The company still intends to push forward in the U.S., both with its original shot as well as a new shot tailored to a particularly evasive variant known as beta. That shot is currently in Phase 2/3 testing, with results expected by the end of the year, the company disclosed Wednesday.   

But AstraZeneca's plans as a vaccine developer beyond that are unclear. In an interview with Reuters on Wednesday, Ruud Dobber, the executive vice president of AstraZeneca's biopharmaceuticals business division, said the company is "exploring different options" for the vaccine business and could come to a decision on its future by the end of the year. Prior to the pandemic, AstraZeneca had never developed or sold a vaccine, and Vaxzevria was licensed from the University of Oxford, not created in-house. 

Pressed about the report on an earnings call, AstraZeneca CEO Pascal Soriot argued Dobber "may have been misquoted." 

"We of course are going to look forward, but we haven't got any specific timeline for this," Soriot said. "We've been so busy working on delivering the orders we've got and working on the new variant options ... that our priority hasn't been to look at what we're going to do going forward."

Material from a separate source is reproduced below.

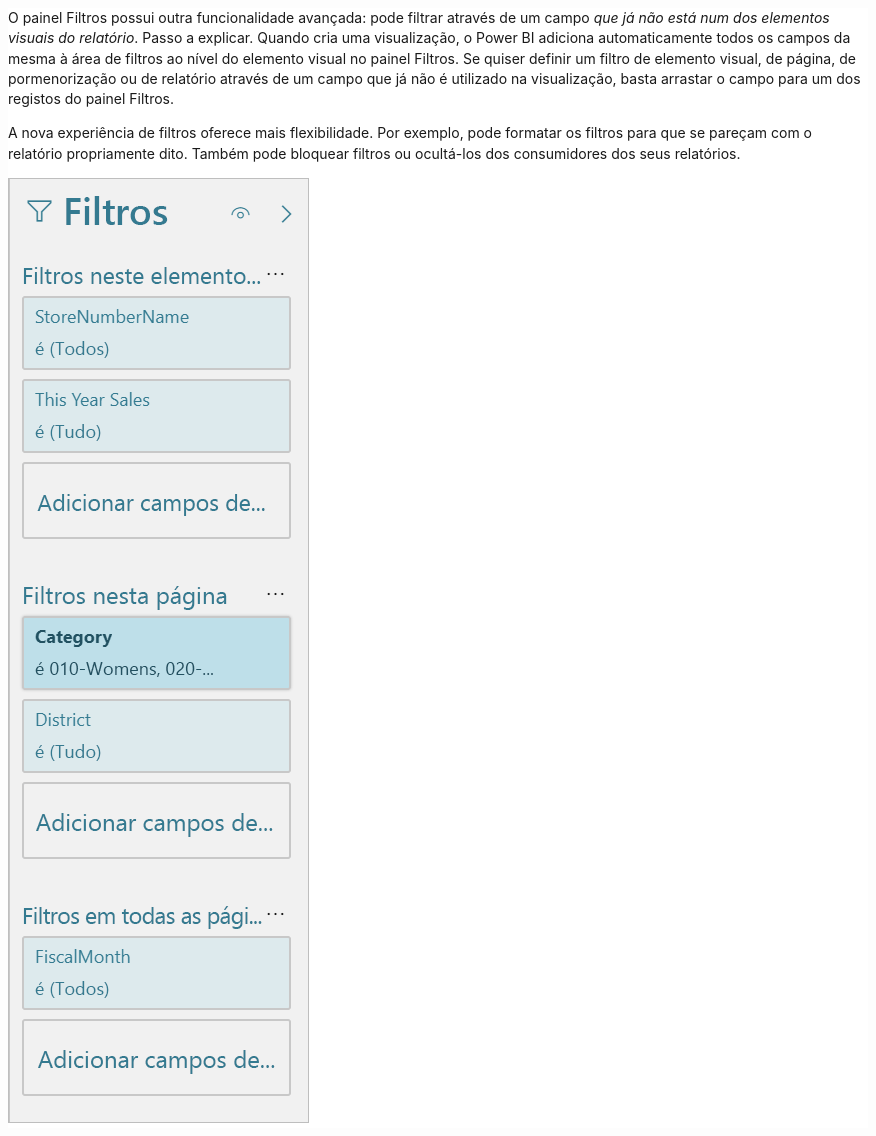 O painel Filtros possui outra funcionalidade avançada: pode filtrar através de um campo *que já não está num dos elementos visuais do relatório*. Passo a explicar. Quando cria uma visualização, o Power BI adiciona automaticamente todos os campos da mesma à área de filtros ao nível do elemento visual no painel Filtros. Se quiser definir um filtro de elemento visual, de página, de pormenorização ou de relatório através de um campo que já não é utilizado na visualização, basta arrastar o campo para um dos registos do painel Filtros.

A nova experiência de filtros oferece mais flexibilidade. Por exemplo, pode formatar os filtros para que se pareçam com o relatório propriamente dito. Também pode bloquear filtros ou ocultá-los dos consumidores dos seus relatórios. 

![Nova experiência de filtro](media/service-the-report-editor-take-a-tour/power-bi-filters-pane.png)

Vaxzevria has been one of AstraZeneca's top-selling products in 2021, so far generating about $1.2 billion in sales. That figure is still well behind the likes of Pfizer and Moderna, which have projected more than $33 billion and $19 billion, respectively, in full-year sales of their vaccines. 

AstraZeneca, however, is the only one of the three to vow not to profit from vaccine sales during the pandemic.